Naturally.  The best for our soldiers every time, that goes without saying."   Paul almost seemed angered at the comment, for he cannot understand how the man can say that the cities are worse than the front, but at the same time he just wants to be left alone by people who have no idea what they are talking about.  Harder still than the misunderstandings, however, was the time Paul had to spend with Kemmerich’s mother, insisting to her that her son had had a clean, quick death.  Death was part of life on the front but was out of place at home, and soldiers who had to be soldiers everywhere became something other than men to deal with it.

    Perhaps even more dehumanizing than the simple day to day violence of the Great War was the advent warfare in which troop’s morale played little or no role in battle.  Wars in the past had often been lost due to poor conditions that made men fight poorly.  Napoleon’s greatest defeat before Waterloo was at the hands of the Russians, and his men were simply too exhausted to fight a moving battle.  However, in the Great War the trenches were simply manned.  Fighting took little effort beyond the bare amount for survival.  As a result a soldier’s morale was of little consequence, for no lack of morale will keep a man from fighting for his life.  In the same way, no excess of patriotic zeal can hold a man together when hit by machine gun rounds or an explosive shell.  To the soldiers of the Great War, morale and tactics had been replaced by survival instinct.  To them life had never been other than what it was.  Life started when they had first come to the front, life was lived trying to survive the hells of the front, and life ended in a shell hole at the front.

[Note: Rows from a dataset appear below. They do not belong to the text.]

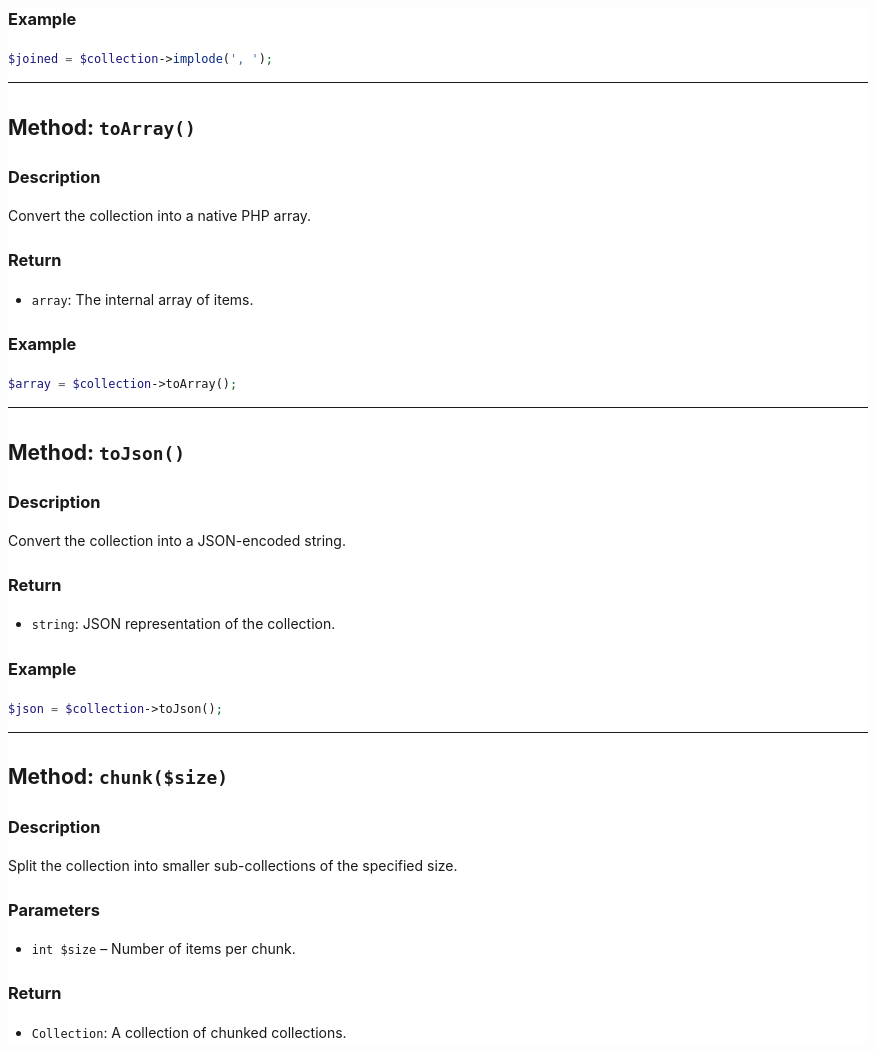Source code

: ### Example
```php
$joined = $collection->implode(', ');
```



---

## Method: `toArray()`

### Description
Convert the collection into a native PHP array.

### Return
- `array`: The internal array of items.

### Example
```php
$array = $collection->toArray();
```

---

## Method: `toJson()`

### Description
Convert the collection into a JSON-encoded string.

### Return
- `string`: JSON representation of the collection.

### Example
```php
$json = $collection->toJson();
```

---

## Method: `chunk($size)`

### Description
Split the collection into smaller sub-collections of the specified size.

### Parameters
- `int $size` – Number of items per chunk.

### Return
- `Collection`: A collection of chunked collections.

    The very technologies that had created the need for the trenches, that had in turn stolen the glory of war, that had vanquished the illusion of heroism, and had replaced morale with survival instinct also stole from the generals all knowledge of practical strategies.  Until the great war, battles and wars both were mobile to some extent.  Often they were over an area of importance strategically or economically.  Loss meant a quantifiable loss of goods, winning meant an equivalent gain.  When two armies clashed, the fighting was almost always short- a matter of days or even hours.  For instance, the famous Battle of Gettysburg, in the American Civil War, lasted from July 1st through July 3rd.  This contrasts sharply with the Battle of Verdun, a ten month affair in the Great War, which fought over a small creek bed in France.  Short battles didn’t necessarily lead to short wars, the Thirty Years War being a notable exception, but rarely did they fail move about.  The strategies that had been implemented and honored with time reflected this mobility.  The charge was one such tactic.  However, this rush toward enemy lines with the hope of breaking through like a deadly serious game of red rover became a dying run with the advent of the machine gun.